## QUESTIONS ON THE MATERIAL:
a: In the HMR documentation below, which parameter of the @Service decorator must be set to true to keep a singleton's instance state after an HMR auto-reload?
b: List every class that is passed to resolveDependency in the reload() code sample of the HMR documentation below.
c: From the HMR documentation below, set down the passage from "method in the" up to and including "await myService.init()", word for word.

## EXCERPTED TEXT:
↓

HMR
Hot Module Replacement (HMR) is a feature to inject updated modules into the active runtime. This allows you to see changes in your application without a full reload.
HMR is currenlty only working with events and commands files due to some limitations. We are planning to add as much support as possible in the future.
It is important to not confuse HMR, which is an advanced technique that allows you to keep the state of your application while updating the code and feels almost instant, with the simple "automatic restart on save" happening on other files than events and commands ones.
Keep instance state
If you want to keep the instance state of a singleton after an HMR auto-reload, you must set the keepInstanceAfterHmr
parameter of the @Service
decorator to true
.
E.g:
import { Service } from '@/decorators'
@Service({
keepInstanceAfterHmr: true
})
class MyService {
// ...
}
Init method
If your service needs to be initialized after being constructed, you should re-run this initialization method by calling it in the // re-init services
section of the reload()
method in the src/main.ts
file.
E.g:
async reload(client: Client) {
// ...
// re-init services
const pluginManager = await resolveDependency(PluginsManager)
await pluginManager.loadPlugins()
const db = await resolveDependency(Database)
await db.initialize()
const myService = await resolveDependency(MyService)
await myService.init()
logger.log(chalk.whiteBright('Hot reloaded\n'))
}
It is often the case with services that needs to init things asynchronously as the constructor of a class cannot be async.

↑

## GIVEN INFORMATION:
↓

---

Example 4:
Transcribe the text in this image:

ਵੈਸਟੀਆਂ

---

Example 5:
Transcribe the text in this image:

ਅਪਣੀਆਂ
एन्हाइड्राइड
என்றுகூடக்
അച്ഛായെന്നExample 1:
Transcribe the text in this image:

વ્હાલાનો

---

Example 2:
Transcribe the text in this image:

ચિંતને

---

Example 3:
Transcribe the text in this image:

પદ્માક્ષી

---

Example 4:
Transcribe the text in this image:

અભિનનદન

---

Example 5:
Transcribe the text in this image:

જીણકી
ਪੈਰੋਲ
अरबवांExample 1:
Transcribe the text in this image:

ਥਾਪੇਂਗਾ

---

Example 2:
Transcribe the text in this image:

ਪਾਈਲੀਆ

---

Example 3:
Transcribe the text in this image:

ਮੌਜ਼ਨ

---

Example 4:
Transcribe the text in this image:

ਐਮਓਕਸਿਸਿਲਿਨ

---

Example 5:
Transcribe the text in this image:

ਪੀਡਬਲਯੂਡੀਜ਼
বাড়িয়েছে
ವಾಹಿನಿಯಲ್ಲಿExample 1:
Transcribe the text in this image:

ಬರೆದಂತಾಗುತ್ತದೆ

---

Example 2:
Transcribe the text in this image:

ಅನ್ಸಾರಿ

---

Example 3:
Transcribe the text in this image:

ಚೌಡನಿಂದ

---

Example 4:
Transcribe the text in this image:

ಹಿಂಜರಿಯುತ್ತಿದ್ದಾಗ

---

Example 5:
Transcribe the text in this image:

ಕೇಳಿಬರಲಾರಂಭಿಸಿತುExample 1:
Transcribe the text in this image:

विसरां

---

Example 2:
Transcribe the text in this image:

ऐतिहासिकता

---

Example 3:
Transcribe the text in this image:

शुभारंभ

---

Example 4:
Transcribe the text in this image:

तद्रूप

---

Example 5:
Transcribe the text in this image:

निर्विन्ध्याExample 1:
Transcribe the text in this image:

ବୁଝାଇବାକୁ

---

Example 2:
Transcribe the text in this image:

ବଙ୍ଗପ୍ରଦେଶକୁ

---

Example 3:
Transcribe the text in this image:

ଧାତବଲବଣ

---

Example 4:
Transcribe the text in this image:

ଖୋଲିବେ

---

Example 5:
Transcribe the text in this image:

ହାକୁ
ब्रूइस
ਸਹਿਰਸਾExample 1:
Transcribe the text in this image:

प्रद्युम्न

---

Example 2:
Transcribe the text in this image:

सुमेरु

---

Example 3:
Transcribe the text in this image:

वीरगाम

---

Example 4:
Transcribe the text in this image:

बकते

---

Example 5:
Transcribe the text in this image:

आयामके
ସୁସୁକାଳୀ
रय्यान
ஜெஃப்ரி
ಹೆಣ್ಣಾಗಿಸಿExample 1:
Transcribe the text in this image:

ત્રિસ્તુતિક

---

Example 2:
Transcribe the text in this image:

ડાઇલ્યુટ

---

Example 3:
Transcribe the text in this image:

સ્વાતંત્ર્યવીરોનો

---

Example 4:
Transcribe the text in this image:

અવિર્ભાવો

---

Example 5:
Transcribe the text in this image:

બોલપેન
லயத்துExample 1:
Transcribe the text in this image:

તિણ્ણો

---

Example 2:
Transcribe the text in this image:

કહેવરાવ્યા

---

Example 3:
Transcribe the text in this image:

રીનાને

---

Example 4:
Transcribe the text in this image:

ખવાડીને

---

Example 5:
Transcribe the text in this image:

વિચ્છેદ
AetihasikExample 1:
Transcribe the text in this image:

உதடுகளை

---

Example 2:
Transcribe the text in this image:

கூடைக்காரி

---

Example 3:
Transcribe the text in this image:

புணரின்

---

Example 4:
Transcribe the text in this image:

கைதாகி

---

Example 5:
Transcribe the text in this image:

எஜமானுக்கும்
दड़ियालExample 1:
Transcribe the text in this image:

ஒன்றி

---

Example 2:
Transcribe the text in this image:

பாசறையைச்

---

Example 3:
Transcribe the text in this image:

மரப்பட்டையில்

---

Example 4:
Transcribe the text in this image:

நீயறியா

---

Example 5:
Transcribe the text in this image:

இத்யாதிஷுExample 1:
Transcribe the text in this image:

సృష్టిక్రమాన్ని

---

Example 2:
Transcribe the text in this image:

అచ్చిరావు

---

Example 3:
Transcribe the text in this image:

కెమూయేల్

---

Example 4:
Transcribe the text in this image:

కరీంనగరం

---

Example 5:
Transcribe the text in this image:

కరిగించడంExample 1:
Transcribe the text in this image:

↑

## SOLUTIONS TO EACH TASK:
a: keepInstanceAfterHmr

b: PluginsManager, Database, MyService

c:
method in the src/main.ts
file.
E.g:
async reload(client: Client) {
// ...
// re-init services
const pluginManager = await resolveDependency(PluginsManager)
await pluginManager.loadPlugins()
const db = await resolveDependency(Database)
await db.initialize()
const myService = await resolveDependency(MyService)
await myService.init()